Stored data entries
>>>>>

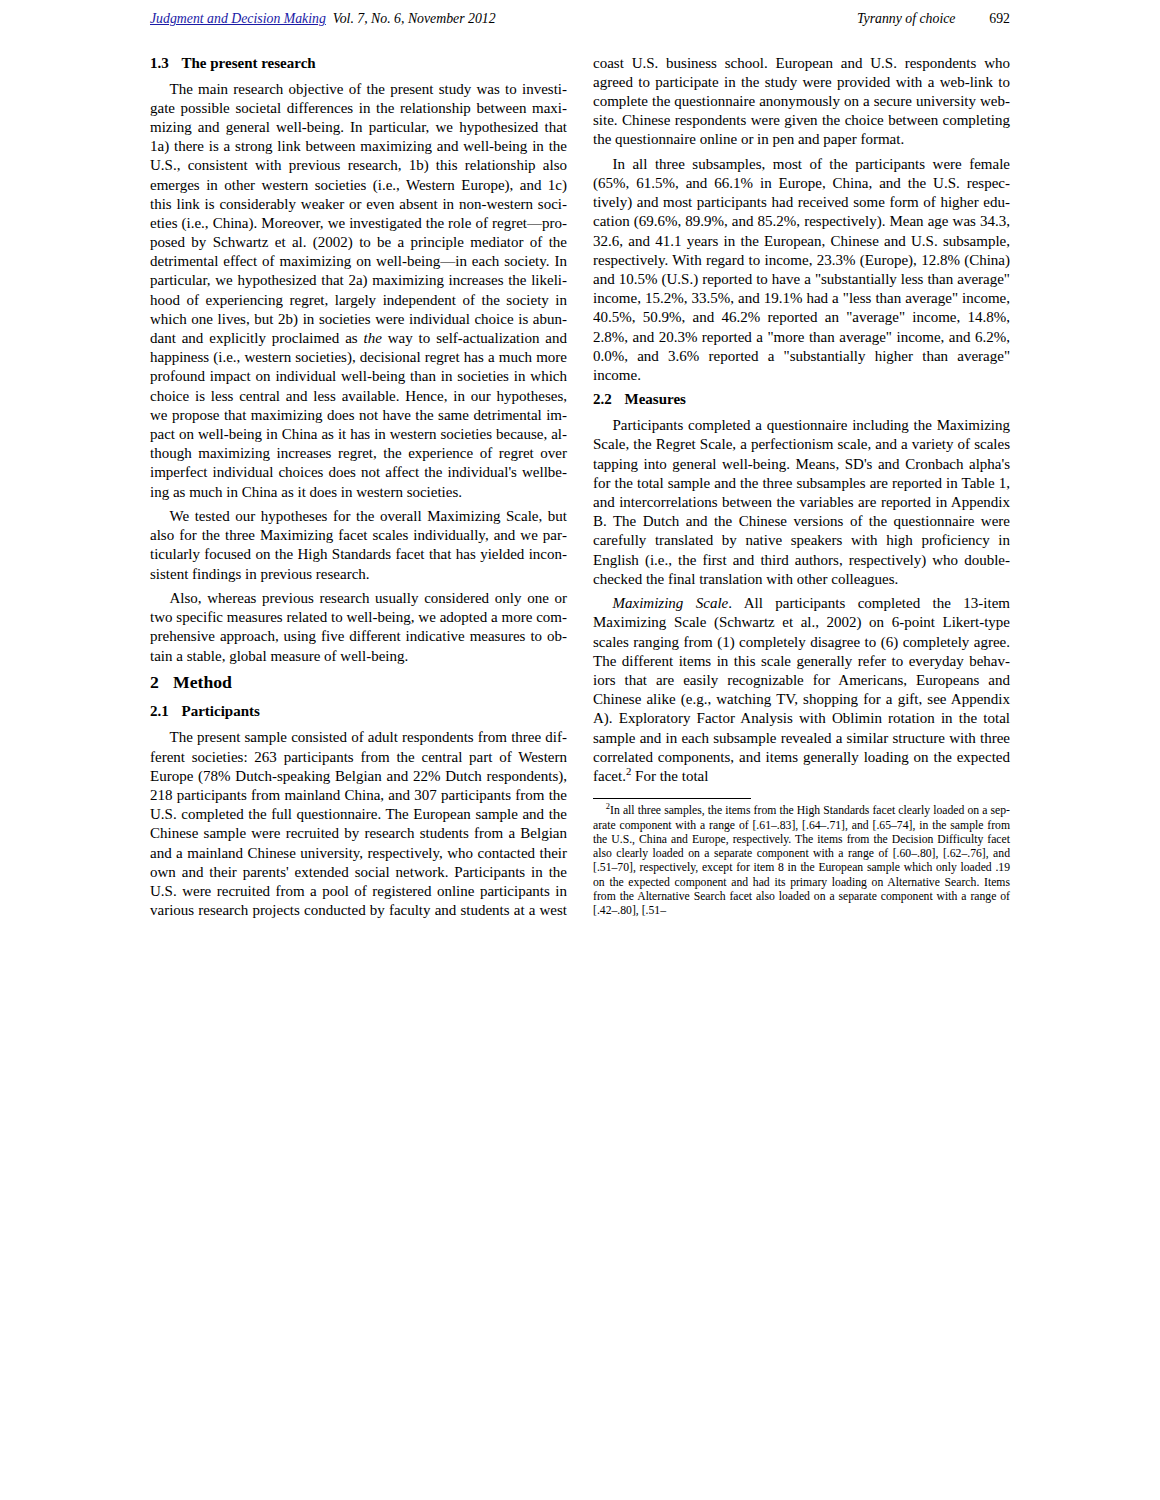Judgment and Decision Making Vol. 7, No. 6, November 2012
Tyranny of choice 692
1.3 The present research
The main research objective of the present study was to investigate possible societal differences in the relationship between maximizing and general well-being. In particular, we hypothesized that 1a) there is a strong link between maximizing and well-being in the U.S., consistent with previous research, 1b) this relationship also emerges in other western societies (i.e., Western Europe), and 1c) this link is considerably weaker or even absent in non-western societies (i.e., China). Moreover, we investigated the role of regret—proposed by Schwartz et al. (2002) to be a principle mediator of the detrimental effect of maximizing on well-being—in each society. In particular, we hypothesized that 2a) maximizing increases the likelihood of experiencing regret, largely independent of the society in which one lives, but 2b) in societies were individual choice is abundant and explicitly proclaimed as the way to self-actualization and happiness (i.e., western societies), decisional regret has a much more profound impact on individual well-being than in societies in which choice is less central and less available. Hence, in our hypotheses, we propose that maximizing does not have the same detrimental impact on well-being in China as it has in western societies because, although maximizing increases regret, the experience of regret over imperfect individual choices does not affect the individual's wellbeing as much in China as it does in western societies.
We tested our hypotheses for the overall Maximizing Scale, but also for the three Maximizing facet scales individually, and we particularly focused on the High Standards facet that has yielded inconsistent findings in previous research.
Also, whereas previous research usually considered only one or two specific measures related to well-being, we adopted a more comprehensive approach, using five different indicative measures to obtain a stable, global measure of well-being.
2 Method
2.1 Participants
The present sample consisted of adult respondents from three different societies: 263 participants from the central part of Western Europe (78% Dutch-speaking Belgian and 22% Dutch respondents), 218 participants from mainland China, and 307 participants from the U.S. completed the full questionnaire. The European sample and the Chinese sample were recruited by research students from a Belgian and a mainland Chinese university, respectively, who contacted their own and their parents' extended social network. Participants in the U.S. were recruited from a pool of registered online participants in various research projects conducted by faculty and students at a west coast U.S. business school. European and U.S. respondents who agreed to participate in the study were provided with a web-link to complete the questionnaire anonymously on a secure university website. Chinese respondents were given the choice between completing the questionnaire online or in pen and paper format.
In all three subsamples, most of the participants were female (65%, 61.5%, and 66.1% in Europe, China, and the U.S. respectively) and most participants had received some form of higher education (69.6%, 89.9%, and 85.2%, respectively). Mean age was 34.3, 32.6, and 41.1 years in the European, Chinese and U.S. subsample, respectively. With regard to income, 23.3% (Europe), 12.8% (China) and 10.5% (U.S.) reported to have a "substantially less than average" income, 15.2%, 33.5%, and 19.1% had a "less than average" income, 40.5%, 50.9%, and 46.2% reported an "average" income, 14.8%, 2.8%, and 20.3% reported a "more than average" income, and 6.2%, 0.0%, and 3.6% reported a "substantially higher than average" income.
2.2 Measures
Participants completed a questionnaire including the Maximizing Scale, the Regret Scale, a perfectionism scale, and a variety of scales tapping into general well-being. Means, SD's and Cronbach alpha's for the total sample and the three subsamples are reported in Table 1, and intercorrelations between the variables are reported in Appendix B. The Dutch and the Chinese versions of the questionnaire were carefully translated by native speakers with high proficiency in English (i.e., the first and third authors, respectively) who double-checked the final translation with other colleagues.
Maximizing Scale. All participants completed the 13-item Maximizing Scale (Schwartz et al., 2002) on 6-point Likert-type scales ranging from (1) completely disagree to (6) completely agree. The different items in this scale generally refer to everyday behaviors that are easily recognizable for Americans, Europeans and Chinese alike (e.g., watching TV, shopping for a gift, see Appendix A). Exploratory Factor Analysis with Oblimin rotation in the total sample and in each subsample revealed a similar structure with three correlated components, and items generally loading on the expected facet.2 For the total
2In all three samples, the items from the High Standards facet clearly loaded on a separate component with a range of [.61–.83], [.64–.71], and [.65–74], in the sample from the U.S., China and Europe, respectively. The items from the Decision Difficulty facet also clearly loaded on a separate component with a range of [.60–.80], [.62–.76], and [.51–70], respectively, except for item 8 in the European sample which only loaded .19 on the expected component and had its primary loading on Alternative Search. Items from the Alternative Search facet also loaded on a separate component with a range of [.42–.80], [.51–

<<<<<

▸ Assignment
Taking the line with "The main research" as the first and the line with "We tested our" as the last, retype that stretch of the data above exactly, with no other lines.

▸ Expected answer
The main research objective of the present study was to investigate possible societal differences in the relationship between maximizing and general well-being. In particular, we hypothesized that 1a) there is a strong link between maximizing and well-being in the U.S., consistent with previous research, 1b) this relationship also emerges in other western societies (i.e., Western Europe), and 1c) this link is considerably weaker or even absent in non-western societies (i.e., China). Moreover, we investigated the role of regret—proposed by Schwartz et al. (2002) to be a principle mediator of the detrimental effect of maximizing on well-being—in each society. In particular, we hypothesized that 2a) maximizing increases the likelihood of experiencing regret, largely independent of the society in which one lives, but 2b) in societies were individual choice is abundant and explicitly proclaimed as the way to self-actualization and happiness (i.e., western societies), decisional regret has a much more profound impact on individual well-being than in societies in which choice is less central and less available. Hence, in our hypotheses, we propose that maximizing does not have the same detrimental impact on well-being in China as it has in western societies because, although maximizing increases regret, the experience of regret over imperfect individual choices does not affect the individual's wellbeing as much in China as it does in western societies.
We tested our hypotheses for the overall Maximizing Scale, but also for the three Maximizing facet scales individually, and we particularly focused on the High Standards facet that has yielded inconsistent findings in previous research.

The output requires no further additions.